COORDS=30-tg-gmap/454Isotigs.gmap.gff3
ANNOTS=$GENOMEDIR/ensGene.sorted.gz
OUT=32-liftover
mkdir -p $OUT
for C in $COORDS
do
liftover.py "$C" $ANNOTS > $OUT/${C##*/}-lo.gff3
done
Create a ‘transcript scaffold’ using the annotations¶
Construct a ‘transcript scaffold’ (contigs joined in their order of appearance on reference genome chromosomes). This is mainly because of viewing convenience with IGV. ‘N’ gaps should be larger than the longest read size to avoid mapping of the reads across gaps:
# filtered contigs
INFILE=20-newbler/454Isotigs.fna.filtered
# transferred annotations from previous step
ANNOTS=32-liftover/*-lo.gff3
# output directory
OUT=33-scaffold
# name of the output 'genome'
GNAME=sc-demo
mkdir $OUT
OUTGFF=$OUT/$GNAME.gff3
scaffold.py $INFILE $ANNOTS $OUT/$GNAME.fasta $OUTGFF
# index the new genome
samtools faidx $OUT/$GNAME.fasta
# sort, compress and index the merged annotations
# so they can be used further down in the pipeline
OUTFILE=${OUTGFF%.*}.sorted.gff3
sortBed -i $OUTGFF > $OUTFILE
bgzip $OUTFILE
tabix -p gff $OUTFILE.gz
The transcript scaffold with the sorted .sorted.gff3
is the first thing worth loading to IGV.
[1] | http://sourceforge.net/apps/mediawiki/kmer/index.php?title=Getting_Started_with_Sim4db |
Map reads to the scaffold¶
Map all the reads using smalt¶
Set up variables:
# data from previous steps
SCAFFOLD=33-scaffold/sc-demo.fasta
INFILES=10-cutadapt/*.fastq
OUT=40-map-smalt
SMALT_IDX=${SCAFFOLD%/*}/smalt/${SCAFFOLD##*/}-k13s4
Create index for the scaffold and map the reads. Mapping 3 GB of reads (fastq format) takes ~5 hours in 8 threads on Intel Xeon E5620, 0.5 GB memory per each mapping. This step would benefit from parallelization even on multiple machines (not implemented here).
# create smalt index
mkdir -p ${SMALT_IDX%/*}
smalt index -s 4 $SMALT_IDX $SCAFFOLD
# map each file, smalt is multithreaded so feed the files sequentially
mkdir -p $OUT
parallel -j 1 "smalt map -n $CPUS -p -f sam -o $OUT/{/.}.sam $SMALT_IDX {}" ::: $INFILES
# Illumina reads can be maped e.g. with bwa
bwa index $SCAFFOLD
parallel -j 1 "bwa mem -t $CPUS $SCAFFOLD {} > $OUT/{/.}.sam" ::: $INFILES
Merge mapping output to single file¶
Create a fasta index for the scaffold:
samtools faidx $SCAFFOLD
Create readgroups.txt¶
According to your sample wet lab details, create a readgroups.txt
file.
Because samtools merge -r
attaches read group to each alignment (line) in the input
according to the original filename, the format is ($BASENAME is the fastq file name
without suffix, $SAMPLE is your biological sample, ${BASENAME%%.*} is the dna library name,
all tab
separated):
@RG ID:$BASENAME SM:$SAMPLE LB:${BASENAME%%.*} PL:LS454 DS:$SPECIES
The library name (LB) is important because of rmdup
,
description (DS) is here used to identify the species.
Note
The order of the rows matters for the vcf output, the sample columns order is probably the order of first appearance in the @RG.

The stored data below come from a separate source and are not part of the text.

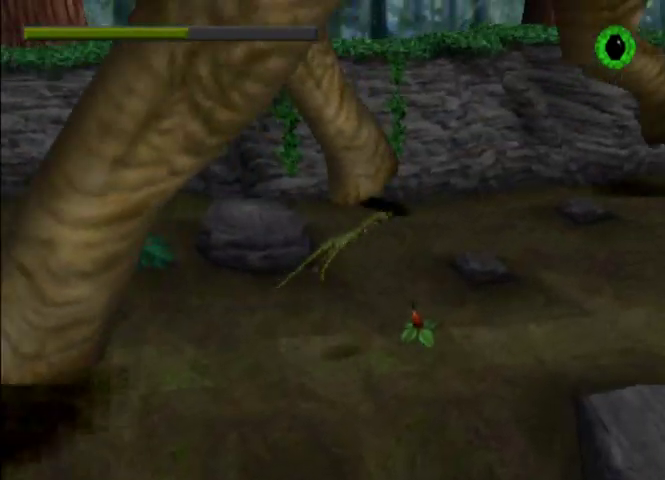
Gameplay with a controller (PlayStation layout); each line is a JSON object with the inputs held at the frame after it. "events" lists button and stick changes between this image and that frame as [ms after this image, input, new state], when the widget could be followed in between. Not read: L3 R3 right_stick.
{"buttons": ["DPAD_RIGHT"], "left_stick": "center", "events": []}
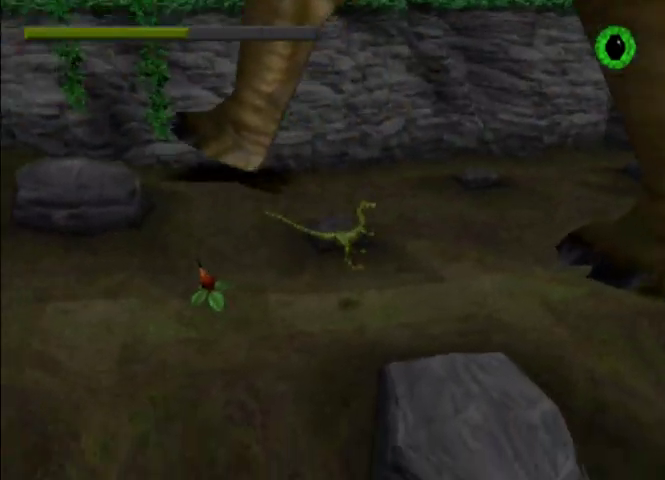
{"buttons": ["DPAD_RIGHT"], "left_stick": "center", "events": []}
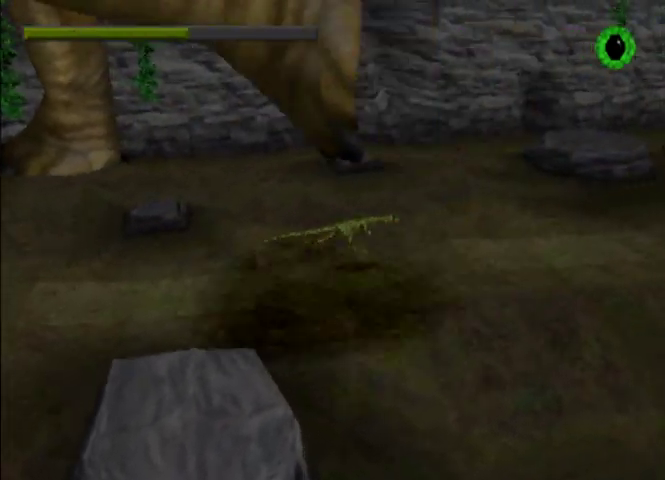
{"buttons": ["DPAD_RIGHT"], "left_stick": "center", "events": []}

The following code generates most of the readgroups.txt
file, you
have to reorder lines and fill the places marked with ‘??’:
OUT=40-map-smalt
DIR=10-cutadapt
find $DIR -name '*.fastq' | xargs -n1 basename | sed s/.fastq// | awk '{OFS="\t";lb=$0;sub(/\..*$/,"",lb);print "@RG", "ID:" $0, "SM:??", "LB:" lb, "PL:LS454", "DS:??";}' > $OUT/readgroups.txt
# edit the file (ctrl-o enter ctrl-x saves and exits the editor)
nano $OUT/readgroups.txt
# sort the readgroups according to species
<$OUT/readgroups.txt sort -k6,6 > $OUT/readgroups-s.txt
Prepare the sam files¶
Extract the sequence headers from the first .sam
file (other files should have identical headers):
SAMFILE=$( echo $OUT/*.sam | awk '{print $1;}' )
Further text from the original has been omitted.